E’ vero che lo stress fa ingrassare?

– Prima di tutto inquadriamo bene il fattore dello stress: “che cos’è lo STRESS?”
Hans Selye (1936) uno dei più grandi studiosi di stress, lo ha definito come: “una condizione aspecifica ? (non tipica, non caratteristica) in cui si trova l’organismo quando deve adattarsi alle esigenze imposte dall’ambiente che ci circonda”, in pratica una reazione che ognuno di noi ha nei confronti di una difficoltà o prova. Lo stress però non è sempre un fattore negativo per l’individuo, infatti c’è anche una forma di stress positivo, l’eustress, il quale avviene quando riceviamo più stimoli diversi di adattamento, permettendoci così di controllare tutto l’ambiente che ci circonda.

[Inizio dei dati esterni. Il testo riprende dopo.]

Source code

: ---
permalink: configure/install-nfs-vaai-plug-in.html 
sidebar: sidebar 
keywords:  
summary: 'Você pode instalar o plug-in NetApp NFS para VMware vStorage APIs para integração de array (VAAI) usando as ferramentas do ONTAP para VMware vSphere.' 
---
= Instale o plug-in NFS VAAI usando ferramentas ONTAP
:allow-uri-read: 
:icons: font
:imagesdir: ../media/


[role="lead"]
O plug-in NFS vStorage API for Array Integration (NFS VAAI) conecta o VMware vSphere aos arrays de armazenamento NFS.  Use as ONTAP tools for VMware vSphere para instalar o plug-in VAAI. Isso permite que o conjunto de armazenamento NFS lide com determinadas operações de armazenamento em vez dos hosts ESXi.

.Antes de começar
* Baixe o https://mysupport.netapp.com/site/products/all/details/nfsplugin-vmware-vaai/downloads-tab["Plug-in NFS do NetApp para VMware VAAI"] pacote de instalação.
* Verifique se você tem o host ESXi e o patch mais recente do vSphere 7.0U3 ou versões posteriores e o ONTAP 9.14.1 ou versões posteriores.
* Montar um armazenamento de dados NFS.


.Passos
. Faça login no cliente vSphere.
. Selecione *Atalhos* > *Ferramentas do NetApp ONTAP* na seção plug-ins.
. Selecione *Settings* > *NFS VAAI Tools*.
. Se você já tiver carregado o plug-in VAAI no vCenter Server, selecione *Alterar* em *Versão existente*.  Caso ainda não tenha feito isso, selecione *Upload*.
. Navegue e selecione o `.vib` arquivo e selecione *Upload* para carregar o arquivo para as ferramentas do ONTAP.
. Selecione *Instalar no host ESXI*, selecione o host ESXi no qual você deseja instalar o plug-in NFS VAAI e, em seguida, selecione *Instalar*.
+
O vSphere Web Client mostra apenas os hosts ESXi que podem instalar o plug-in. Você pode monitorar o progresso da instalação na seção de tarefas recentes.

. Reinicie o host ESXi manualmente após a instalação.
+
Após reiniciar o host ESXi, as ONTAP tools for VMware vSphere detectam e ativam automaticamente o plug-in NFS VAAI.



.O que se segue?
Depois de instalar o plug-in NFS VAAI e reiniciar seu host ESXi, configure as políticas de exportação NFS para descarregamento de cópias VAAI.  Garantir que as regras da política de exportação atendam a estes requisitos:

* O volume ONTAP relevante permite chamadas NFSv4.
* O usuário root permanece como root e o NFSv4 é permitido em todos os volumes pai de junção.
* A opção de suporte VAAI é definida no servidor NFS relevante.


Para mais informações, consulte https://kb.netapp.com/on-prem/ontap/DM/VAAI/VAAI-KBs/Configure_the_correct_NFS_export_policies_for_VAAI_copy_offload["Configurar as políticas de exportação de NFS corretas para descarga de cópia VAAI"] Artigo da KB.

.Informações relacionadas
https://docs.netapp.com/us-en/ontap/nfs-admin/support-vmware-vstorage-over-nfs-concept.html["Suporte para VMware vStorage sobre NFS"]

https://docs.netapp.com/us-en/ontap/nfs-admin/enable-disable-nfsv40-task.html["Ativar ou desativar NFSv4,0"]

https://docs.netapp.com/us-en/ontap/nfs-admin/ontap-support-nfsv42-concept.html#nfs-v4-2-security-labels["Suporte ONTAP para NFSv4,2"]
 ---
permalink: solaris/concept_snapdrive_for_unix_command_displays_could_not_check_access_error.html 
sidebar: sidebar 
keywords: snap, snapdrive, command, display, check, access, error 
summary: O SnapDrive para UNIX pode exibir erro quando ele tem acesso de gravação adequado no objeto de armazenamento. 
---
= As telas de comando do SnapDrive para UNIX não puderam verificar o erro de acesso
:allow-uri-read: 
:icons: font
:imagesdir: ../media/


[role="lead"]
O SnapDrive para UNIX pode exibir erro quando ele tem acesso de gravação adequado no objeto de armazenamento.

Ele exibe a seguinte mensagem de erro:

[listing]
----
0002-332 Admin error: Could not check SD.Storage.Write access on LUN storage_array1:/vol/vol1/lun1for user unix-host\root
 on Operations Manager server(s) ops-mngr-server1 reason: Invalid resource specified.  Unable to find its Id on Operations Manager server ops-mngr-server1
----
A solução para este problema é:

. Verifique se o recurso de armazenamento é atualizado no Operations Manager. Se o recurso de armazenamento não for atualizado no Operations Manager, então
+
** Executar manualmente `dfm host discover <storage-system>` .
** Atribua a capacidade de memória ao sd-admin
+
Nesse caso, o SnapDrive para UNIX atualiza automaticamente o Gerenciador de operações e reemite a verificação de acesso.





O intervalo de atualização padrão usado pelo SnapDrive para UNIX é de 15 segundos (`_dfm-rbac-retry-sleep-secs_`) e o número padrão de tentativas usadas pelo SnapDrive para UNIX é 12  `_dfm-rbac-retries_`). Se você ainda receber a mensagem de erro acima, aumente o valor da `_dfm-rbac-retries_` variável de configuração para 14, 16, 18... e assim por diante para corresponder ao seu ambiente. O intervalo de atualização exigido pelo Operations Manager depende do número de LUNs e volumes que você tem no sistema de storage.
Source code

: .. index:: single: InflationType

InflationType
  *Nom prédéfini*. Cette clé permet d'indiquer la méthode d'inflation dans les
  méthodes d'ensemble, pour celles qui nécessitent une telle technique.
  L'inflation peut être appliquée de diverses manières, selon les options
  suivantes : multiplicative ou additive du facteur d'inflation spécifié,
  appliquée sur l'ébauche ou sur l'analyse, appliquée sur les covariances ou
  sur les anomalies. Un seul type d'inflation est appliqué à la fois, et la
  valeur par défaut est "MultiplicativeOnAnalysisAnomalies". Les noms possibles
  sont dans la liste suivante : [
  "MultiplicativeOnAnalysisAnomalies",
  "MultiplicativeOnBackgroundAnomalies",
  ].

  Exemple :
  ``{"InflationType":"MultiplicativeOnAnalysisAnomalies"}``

Si tratta quindi di uno stato di attivazione funzionale che ci permette di affrontare difficoltà e prove.
Invece a livelli troppo alti di stress si parlerà di distress, cioè stress negativo, diventa ciò quando la reazione di adattamento si prolunga troppo nel tempo, portando l’individuo ad avere una percezione di perdita del controllo su ciò che sta accadendo vicino a noi.

– Quali fattori ci stressano:
Gli eventi stressanti, chiamati anche stressors, possono essere fisici (cambi di stagione, sforzi muscolari, ecc…), psicologici (emozioni perturbanti, conflitti interni; ecc…), sociali (difficoltà familiari, amicizie, lavorative, ecc…).
dobbiamo anche dire che il “potere stressante” varia da individuo ad individuo visto che è un fattore soggettivo.

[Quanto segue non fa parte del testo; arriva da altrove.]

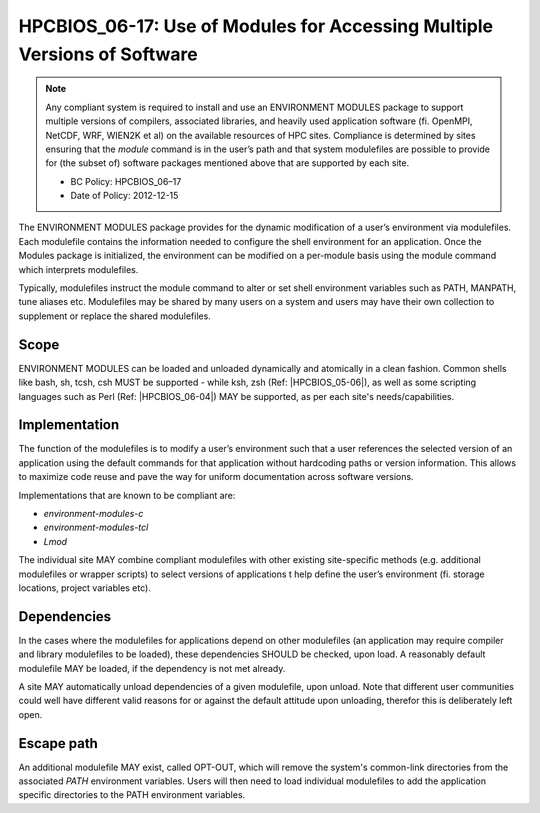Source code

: .. _HPCBIOS_06-17:

HPCBIOS_06-17: Use of Modules for Accessing Multiple Versions of Software
=========================================================================

.. note::
  Any compliant system is required to install and use an ENVIRONMENT MODULES
  package to support multiple versions of compilers, associated libraries,
  and heavily used application software (fi. OpenMPI, NetCDF, WRF, WIEN2K et al)
  on the available resources of HPC sites. Compliance is determined by
  sites ensuring that the *module* command is in the user’s path and that
  system modulefiles are possible to provide for (the subset of) software packages
  mentioned above that are supported by each site.

  * BC Policy: HPCBIOS_06–17
  * Date of Policy: 2012-12-15

The ENVIRONMENT MODULES package provides for the dynamic modification of
a user’s environment via modulefiles. Each modulefile contains the information
needed to configure the shell environment for an application. Once the
Modules package is initialized, the environment can be modified on a
per-module basis using the module command which interprets modulefiles.

Typically, modulefiles instruct the module command to alter or set shell
environment variables such as PATH, MANPATH, tune aliases etc. Modulefiles may be
shared by many users on a system and users may have their own collection
to supplement or replace the shared modulefiles.

Scope
-----

ENVIRONMENT MODULES can be loaded and unloaded dynamically and atomically in a clean
fashion. Common shells like bash, sh, tcsh, csh MUST be supported - while
ksh, zsh (Ref: |HPCBIOS_05-06|), as well as some scripting languages such as
Perl (Ref: |HPCBIOS_06-04|) MAY be supported, as per each site's needs/capabilities.

Implementation
--------------

The function of the modulefiles is to modify a user’s environment such
that a user references the selected version of an application using
the default commands for that application without hardcoding paths
or version information. This allows to maximize code reuse and
pave the way for uniform documentation across software versions.

Implementations that are known to be compliant are:

* *environment-modules-c*
* *environment-modules-tcl*
* *Lmod*

The individual site MAY combine
compliant modulefiles with other existing site-specific methods (e.g. additional
modulefiles or wrapper scripts) to select versions of applications
t help define the user’s environment (fi. storage locations, project variables etc).

Dependencies
------------

In the cases where the modulefiles for applications depend on other
modulefiles (an application may require compiler and library modulefiles
to be loaded), these dependencies SHOULD be checked, upon load. A reasonably
default modulefile MAY be loaded, if the dependency is not met already.

A site MAY automatically unload dependencies of a given modulefile, upon unload.
Note that different user communities could well have different valid reasons
for or against the default attitude upon unloading, therefor this is deliberately left open.

Escape path
-----------

An additional modulefile MAY exist, called OPT-OUT, which will remove
the system's common-link directories from the associated *PATH* environment variables. Users will
then need to load individual modulefiles to add the application specific
directories to the PATH environment variables.

.. seealso::
  The currently recommended namespace format is the one provided via EasyBuild v1.11 (see |HPCBIOS_2012-92|),
  and a site MAY use aliases for default modules, as defined via UNITE, version May 2010.
  UNITE suite provides definitions with examples under section 1.2 of its documentation:
  http://apps.fz-juelich.de/unite/files/unite-installguide.pdf

.. |HPCBIOS_05-06| replace:: [:ref:`HPCBIOS_05-06 <HPCBIOS_05-06>`]
.. |HPCBIOS_06-04| replace:: [:ref:`HPCBIOS_06-04 <HPCBIOS_06-04>`]
.. |HPCBIOS_2012-92| replace:: [:ref:`HPCBIOS_2012-92 <HPCBIOS_2012-92>`]

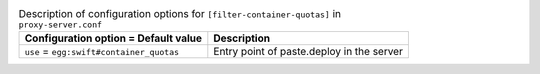 ..
  Warning: Do not edit this file. It is automatically generated and your
  changes will be overwritten. The tool to do so lives in the
  openstack-doc-tools repository.

.. list-table:: Description of configuration options for ``[filter-container-quotas]`` in ``proxy-server.conf``
   :header-rows: 1
   :class: config-ref-table

   * - Configuration option = Default value
     - Description
   * - ``use`` = ``egg:swift#container_quotas``
     - Entry point of paste.deploy in the server
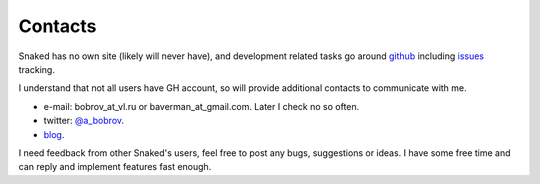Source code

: .. _contacts:

Contacts
========

Snaked has no own site (likely will never have), and development related
tasks go around `github`_ including `issues`_ tracking.

I understand that not all users have GH account, so will provide additional
contacts to communicate with me.

* e-mail: bobrov_at_vl.ru or baverman_at_gmail.com. Later I check no so often.

* twitter: `@a_bobrov`_.

* `blog`_. 

I need feedback from other Snaked's users, feel free to post any bugs,
suggestions or ideas. I have some free time and can reply and implement
features fast enough.

.. _blog: http://bobrochel.blogspot.com/
.. _github: http://github.com/baverman/snaked
.. _issues: http://github.com/baverman/snaked/issues
.. _@a_bobrov: http://twitter.com/#!/a_bobrov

– Ma ora parliamo del vero e proprio argomento di quest’articolo:
lo stress ed il sovrappeso:
lo stress influenza moltissimo il nostro corpo, in modo anche piuttosto elevato.
Possiamo elencarne un paio al fronte di una lunga lista di problemi causati dallo stress, tipo: cardiocircolatori, respiratori, intestinali e via dicendo; ma occupandoci della problematica di accumulo di tessuto adiposo a livello endocrino ormonale, possiamo notare come lo stress comporta un innalzamento cronico dei livelli di cortisolo, causando gonfiore ed aumento del peso.
Innalzandosi il cortisolo agisce sulla glicemia, alzandone i livelli, così facendo il pancreas inizia a lavorare producendo insulina (indispensabile per la vita) per riequilibrare i livelli allo stato normale, tutta via questo ormone prodotto in alte quantità facilita il sovrappeso, diventando cosi un fattore danneggiante con rischi cardiaci, patologie metaboliche (diabete tipo 2) e anche patologie tumorali.

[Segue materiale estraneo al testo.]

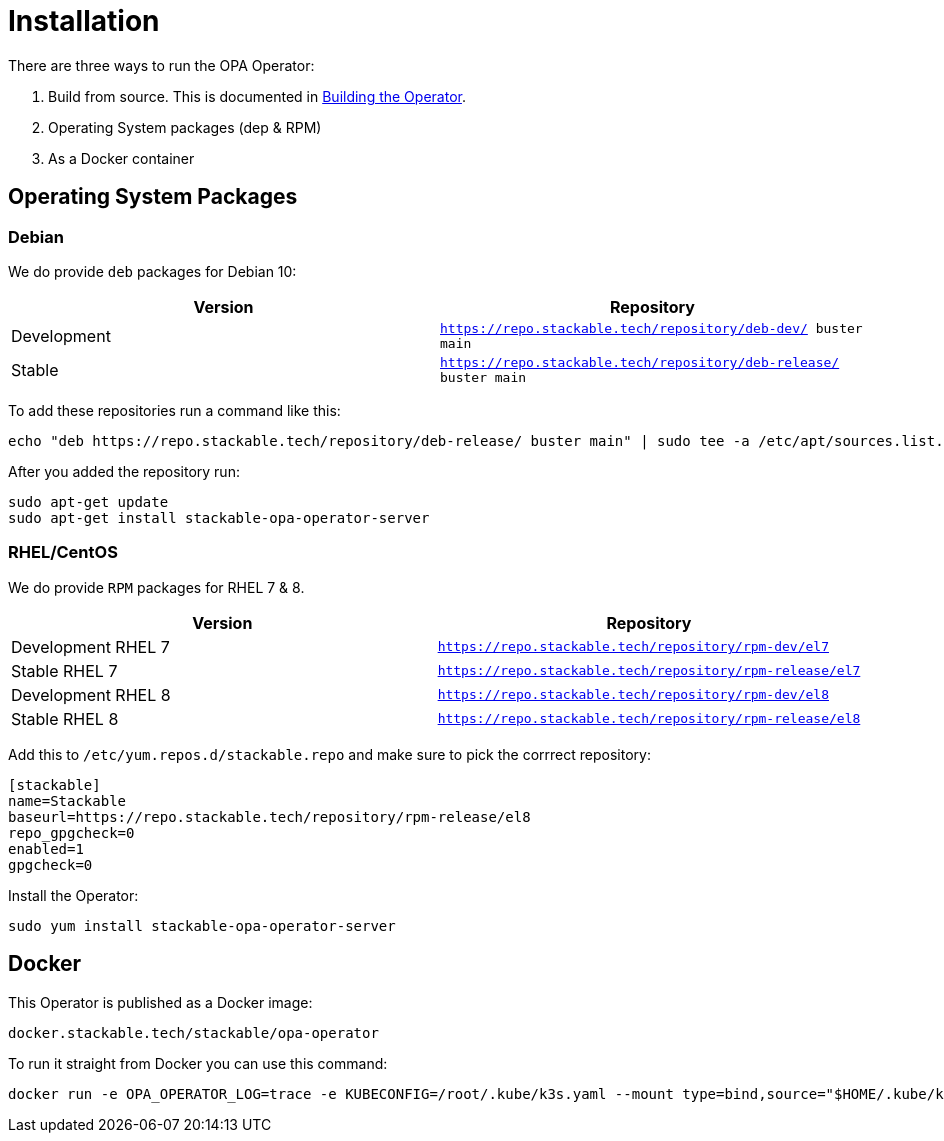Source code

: = Installation

There are three ways to run the OPA Operator:

1. Build from source. This is documented in xref:building.adoc[Building the Operator].

2. Operating System packages (dep & RPM)

3. As a Docker container

== Operating System Packages

=== Debian

We do provide `deb` packages for Debian 10:

|===
| Version | Repository

| Development
| `https://repo.stackable.tech/repository/deb-dev/ buster main`

| Stable
| `https://repo.stackable.tech/repository/deb-release/ buster main`
|===

To add these repositories run a command like this:

[source,bash]
----
echo "deb https://repo.stackable.tech/repository/deb-release/ buster main" | sudo tee -a /etc/apt/sources.list.d/stackable.list
----

After you added the repository run:

[source,bash]
----
sudo apt-get update
sudo apt-get install stackable-opa-operator-server
----

=== RHEL/CentOS

We do provide `RPM` packages for RHEL 7 & 8.

|===
| Version | Repository

| Development RHEL 7
| `https://repo.stackable.tech/repository/rpm-dev/el7`

| Stable RHEL 7
| `https://repo.stackable.tech/repository/rpm-release/el7`

| Development RHEL 8
| `https://repo.stackable.tech/repository/rpm-dev/el8`

| Stable RHEL 8
| `https://repo.stackable.tech/repository/rpm-release/el8`

|===

Add this to `/etc/yum.repos.d/stackable.repo` and make sure to pick the corrrect repository:

[source]
----
[stackable]
name=Stackable
baseurl=https://repo.stackable.tech/repository/rpm-release/el8
repo_gpgcheck=0
enabled=1
gpgcheck=0
----

Install the Operator:

[source,bash]
----
sudo yum install stackable-opa-operator-server
----

== Docker

This Operator is published as a Docker image:

[source]
----
docker.stackable.tech/stackable/opa-operator
----

To run it straight from Docker you can use this command:
[source,bash]
----
docker run -e OPA_OPERATOR_LOG=trace -e KUBECONFIG=/root/.kube/k3s.yaml --mount type=bind,source="$HOME/.kube/k3s.yaml",target="/root/.kube/k3s.yaml" -it docker.stackable.tech/stackable/opa-operator:latest
----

– Lo stress è correlato anche ai livelli di apporto calorico giornaliero, in poche parole “si mangia di più”; avendo cosi un rapporto più impulsivo e meno controllato nei rapporti con il cibo, facendo cosi meno attenzione a ciò che si mangia.
Un altro fattore è l’usanza del cibo come “calmante”, ciò fa sì che sentiamo il bisogno di mangiare ogni volta in cui siamo agitati o appunto stressati; sicuramente questo fattore mentale non aiuta a mantenere una buona alimentazione ed un regime di calorie adeguato.

– Un altro fattore può essere il cambiamento della massa corporea, questo cambiamento può avvenire attraverso un fenomeno chiamato: “catabolismo muscolare”, cioè “lo smantellamento delle proteine muscolari per scopo energetico”, questo fattore è causato dall’elevato aumento del cortisolo, di conseguenza avendo sempre meno massa muscolare avremmo un ribassamento del del metabolismo basale.

In fine dopo aver preso in causa tutte le varianti dello stress, possiamo dire che non basta una dieta bilanciata ed un allenamento corretto per perdere peso, ma ci vuole anche un equilibrio mentale e psichico.
Molte volte la causa che rende inefficace diete ed allenamenti è correlato ad uno stato mentale di ansia e preoccupazione; ciò vuol dire che oltre a prenderci cura dell’alimentazione e dell’allenamento bisognerà prendersi cura anche dello stato emotivo della persona.
“Bisogna credere in se stessi perché non c’è nulla di più forte della mente umana”.